**** Source text

I've been there too, Chevenga. I promise, it doesn't last.

That has been my experience, too

...though I never descended as far into it as Chevenga sometimes does, i.e. enough to make a true suicide attempt. Thank all that is divine, it doesn't last.

Of course we who say it doesn't last are a self-selected group... perhaps those for whom it does are out of the debate because they are dead.

Well,

Self-selected, or like Chevenga, who had others select for him.

Again with the counting

“Six,” I said. “Four blood-children and four shadow-children, as we Yeolis say.”

Erm . . . isn't that eight?

You probably won't believe this

...but that was a typo, not a math error. It's two shadow-children, that's what I was thinking and meant to write, but my fingers just repeated four, for some reason (either tiredness or the heavy nature of this scene). And very often I don't do an editing run-through the same day but the next, as was the case here.

Fixed, thanks.

Nope, I totally believe it's

Nope, I totally believe it's a typo. If I'd written it, it would have been a math error, because I'd be doing the math in my head and that always leads to tears.

And cats covered in peanut butter, but that's another story.

********
**** Listed entries

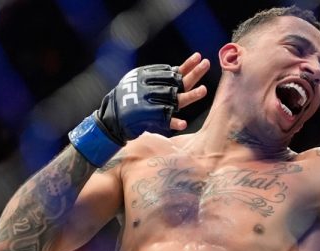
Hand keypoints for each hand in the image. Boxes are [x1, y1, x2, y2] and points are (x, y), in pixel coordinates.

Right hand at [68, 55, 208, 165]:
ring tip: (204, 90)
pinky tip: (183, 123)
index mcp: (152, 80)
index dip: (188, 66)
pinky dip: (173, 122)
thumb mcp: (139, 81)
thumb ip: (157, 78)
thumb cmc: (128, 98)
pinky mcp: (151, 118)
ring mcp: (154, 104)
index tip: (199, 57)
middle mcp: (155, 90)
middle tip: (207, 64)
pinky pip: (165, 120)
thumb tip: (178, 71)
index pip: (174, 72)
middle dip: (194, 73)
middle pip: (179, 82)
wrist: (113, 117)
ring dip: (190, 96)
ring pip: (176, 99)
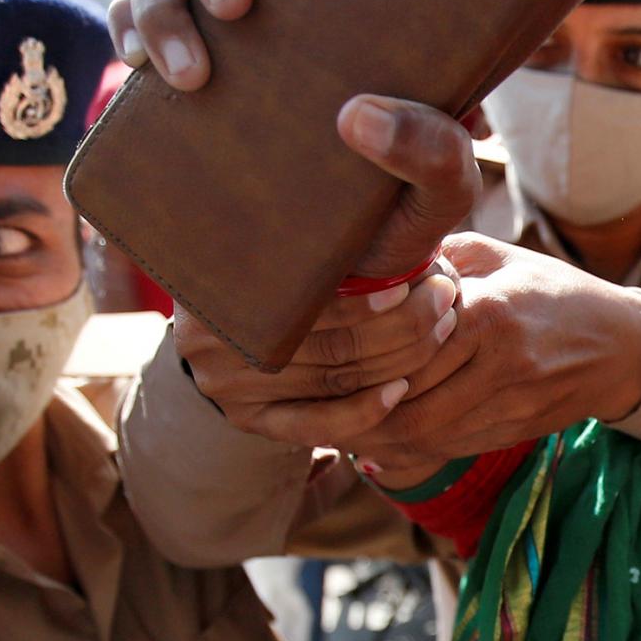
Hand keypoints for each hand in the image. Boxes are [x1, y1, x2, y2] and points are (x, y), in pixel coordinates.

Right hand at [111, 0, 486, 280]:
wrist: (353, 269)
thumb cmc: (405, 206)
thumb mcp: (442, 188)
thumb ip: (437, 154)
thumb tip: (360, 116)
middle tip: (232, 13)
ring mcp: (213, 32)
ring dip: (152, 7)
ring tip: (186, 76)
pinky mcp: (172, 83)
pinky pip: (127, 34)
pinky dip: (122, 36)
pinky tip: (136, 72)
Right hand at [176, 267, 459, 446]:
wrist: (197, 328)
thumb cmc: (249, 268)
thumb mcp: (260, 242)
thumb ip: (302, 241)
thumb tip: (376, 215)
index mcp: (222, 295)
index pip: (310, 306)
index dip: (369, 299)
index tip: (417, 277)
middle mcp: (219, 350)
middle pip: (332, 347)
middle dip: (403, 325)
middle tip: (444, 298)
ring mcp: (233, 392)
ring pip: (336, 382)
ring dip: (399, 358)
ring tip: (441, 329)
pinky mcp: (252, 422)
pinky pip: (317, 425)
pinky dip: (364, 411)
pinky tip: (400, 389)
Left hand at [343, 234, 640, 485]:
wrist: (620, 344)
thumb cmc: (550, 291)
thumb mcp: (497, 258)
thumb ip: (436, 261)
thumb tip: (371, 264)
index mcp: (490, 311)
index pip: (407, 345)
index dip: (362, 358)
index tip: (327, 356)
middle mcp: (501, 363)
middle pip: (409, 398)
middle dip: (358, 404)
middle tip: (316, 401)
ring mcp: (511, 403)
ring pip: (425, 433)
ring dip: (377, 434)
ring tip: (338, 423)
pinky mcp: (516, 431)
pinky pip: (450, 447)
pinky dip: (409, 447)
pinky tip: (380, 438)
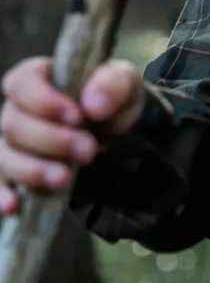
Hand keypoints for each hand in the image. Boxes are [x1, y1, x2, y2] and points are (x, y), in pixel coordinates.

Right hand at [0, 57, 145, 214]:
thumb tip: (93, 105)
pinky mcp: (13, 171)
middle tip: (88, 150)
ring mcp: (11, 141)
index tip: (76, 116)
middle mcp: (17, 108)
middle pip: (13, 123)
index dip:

********
**** Listed entries

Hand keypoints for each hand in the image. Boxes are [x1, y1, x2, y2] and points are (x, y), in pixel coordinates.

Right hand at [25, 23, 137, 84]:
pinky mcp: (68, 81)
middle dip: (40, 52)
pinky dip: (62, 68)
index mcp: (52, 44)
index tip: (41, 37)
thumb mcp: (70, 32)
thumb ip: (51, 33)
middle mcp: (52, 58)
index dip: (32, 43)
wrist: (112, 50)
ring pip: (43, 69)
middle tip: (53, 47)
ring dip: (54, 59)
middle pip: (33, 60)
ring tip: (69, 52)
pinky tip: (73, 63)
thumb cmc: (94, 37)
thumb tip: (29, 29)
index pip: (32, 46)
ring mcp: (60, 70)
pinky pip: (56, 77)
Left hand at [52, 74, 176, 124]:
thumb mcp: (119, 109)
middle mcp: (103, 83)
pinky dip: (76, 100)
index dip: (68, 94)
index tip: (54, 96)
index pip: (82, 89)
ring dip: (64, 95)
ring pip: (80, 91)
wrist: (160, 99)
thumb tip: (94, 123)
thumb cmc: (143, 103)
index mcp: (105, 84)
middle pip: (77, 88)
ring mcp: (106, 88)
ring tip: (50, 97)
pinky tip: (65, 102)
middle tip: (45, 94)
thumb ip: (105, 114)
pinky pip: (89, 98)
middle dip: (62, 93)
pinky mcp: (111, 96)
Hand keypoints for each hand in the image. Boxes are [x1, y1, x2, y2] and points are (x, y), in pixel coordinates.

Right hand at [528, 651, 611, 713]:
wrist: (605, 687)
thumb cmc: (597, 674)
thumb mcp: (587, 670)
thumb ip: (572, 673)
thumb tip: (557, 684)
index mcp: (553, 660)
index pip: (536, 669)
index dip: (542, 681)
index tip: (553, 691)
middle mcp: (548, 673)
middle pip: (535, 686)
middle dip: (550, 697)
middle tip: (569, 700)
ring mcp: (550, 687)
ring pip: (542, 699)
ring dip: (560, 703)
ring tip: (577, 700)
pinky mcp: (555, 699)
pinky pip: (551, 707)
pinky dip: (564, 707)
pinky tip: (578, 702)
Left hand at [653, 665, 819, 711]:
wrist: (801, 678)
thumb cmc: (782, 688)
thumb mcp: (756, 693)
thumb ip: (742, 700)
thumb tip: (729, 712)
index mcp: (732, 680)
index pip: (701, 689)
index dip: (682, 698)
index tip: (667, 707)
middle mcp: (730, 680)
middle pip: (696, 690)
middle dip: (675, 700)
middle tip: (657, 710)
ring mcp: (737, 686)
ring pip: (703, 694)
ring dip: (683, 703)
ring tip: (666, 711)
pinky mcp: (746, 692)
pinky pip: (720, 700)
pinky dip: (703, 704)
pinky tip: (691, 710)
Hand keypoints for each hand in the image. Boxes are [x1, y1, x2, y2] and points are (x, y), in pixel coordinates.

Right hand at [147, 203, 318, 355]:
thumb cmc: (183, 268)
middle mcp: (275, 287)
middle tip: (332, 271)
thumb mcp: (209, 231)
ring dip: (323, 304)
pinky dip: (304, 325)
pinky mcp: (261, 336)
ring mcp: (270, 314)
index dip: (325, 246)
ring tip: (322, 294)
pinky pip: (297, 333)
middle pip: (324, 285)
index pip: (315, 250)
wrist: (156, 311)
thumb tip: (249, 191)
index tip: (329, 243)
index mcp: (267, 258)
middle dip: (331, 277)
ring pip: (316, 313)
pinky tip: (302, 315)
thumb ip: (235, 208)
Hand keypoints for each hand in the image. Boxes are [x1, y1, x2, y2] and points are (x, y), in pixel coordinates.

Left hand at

********
**** Listed entries

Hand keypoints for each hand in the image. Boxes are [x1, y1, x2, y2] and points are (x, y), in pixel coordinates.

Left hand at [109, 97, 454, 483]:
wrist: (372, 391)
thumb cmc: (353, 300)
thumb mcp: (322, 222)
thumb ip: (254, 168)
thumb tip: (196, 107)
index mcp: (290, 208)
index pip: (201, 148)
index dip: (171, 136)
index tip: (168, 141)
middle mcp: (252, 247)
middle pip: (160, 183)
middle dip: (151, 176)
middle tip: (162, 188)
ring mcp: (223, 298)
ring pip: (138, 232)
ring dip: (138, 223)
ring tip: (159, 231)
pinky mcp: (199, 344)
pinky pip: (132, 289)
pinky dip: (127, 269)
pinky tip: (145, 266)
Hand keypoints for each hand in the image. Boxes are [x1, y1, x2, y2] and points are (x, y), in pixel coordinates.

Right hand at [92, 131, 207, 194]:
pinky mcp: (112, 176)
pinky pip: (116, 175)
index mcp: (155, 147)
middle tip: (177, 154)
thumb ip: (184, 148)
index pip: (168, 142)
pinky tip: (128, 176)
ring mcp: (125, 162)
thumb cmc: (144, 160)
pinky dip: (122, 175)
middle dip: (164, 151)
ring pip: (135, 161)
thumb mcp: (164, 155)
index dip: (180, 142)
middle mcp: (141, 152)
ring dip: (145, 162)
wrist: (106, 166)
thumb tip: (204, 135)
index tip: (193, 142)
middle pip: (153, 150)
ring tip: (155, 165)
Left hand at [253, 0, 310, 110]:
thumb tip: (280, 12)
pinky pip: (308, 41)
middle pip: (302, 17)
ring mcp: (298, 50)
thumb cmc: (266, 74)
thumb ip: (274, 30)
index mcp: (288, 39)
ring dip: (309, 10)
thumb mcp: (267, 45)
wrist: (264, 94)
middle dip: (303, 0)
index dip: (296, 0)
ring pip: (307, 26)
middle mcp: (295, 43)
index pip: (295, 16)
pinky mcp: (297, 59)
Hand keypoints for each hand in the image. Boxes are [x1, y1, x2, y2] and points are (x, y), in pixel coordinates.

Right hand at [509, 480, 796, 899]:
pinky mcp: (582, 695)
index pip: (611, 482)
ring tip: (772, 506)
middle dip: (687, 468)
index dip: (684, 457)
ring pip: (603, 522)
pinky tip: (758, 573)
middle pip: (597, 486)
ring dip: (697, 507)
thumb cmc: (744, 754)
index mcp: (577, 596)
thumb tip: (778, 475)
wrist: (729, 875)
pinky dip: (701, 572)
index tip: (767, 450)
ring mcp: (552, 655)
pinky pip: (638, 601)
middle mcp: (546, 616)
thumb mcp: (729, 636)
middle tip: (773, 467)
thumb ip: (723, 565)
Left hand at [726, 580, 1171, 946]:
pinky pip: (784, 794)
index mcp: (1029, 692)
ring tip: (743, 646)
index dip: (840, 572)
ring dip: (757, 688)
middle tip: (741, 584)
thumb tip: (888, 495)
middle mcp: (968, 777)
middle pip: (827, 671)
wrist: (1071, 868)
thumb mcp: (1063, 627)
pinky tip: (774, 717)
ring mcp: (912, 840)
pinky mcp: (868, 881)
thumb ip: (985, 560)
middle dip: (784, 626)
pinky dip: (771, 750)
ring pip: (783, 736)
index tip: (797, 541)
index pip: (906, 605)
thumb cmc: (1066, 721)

********

= Work order =
Could you give the comment thread again, starting with "That has been" and going on through "select for him.", and swap "doesn't last" for "ends"? The data excerpts are separate material.

= Solution to the problem =
That has been my experience, too

...though I never descended as far into it as Chevenga sometimes does, i.e. enough to make a true suicide attempt. Thank all that is divine, it ends.

Of course we who say it ends are a self-selected group... perhaps those for whom it does are out of the debate because they are dead.

Well,

Self-selected, or like Chevenga, who had others select for him.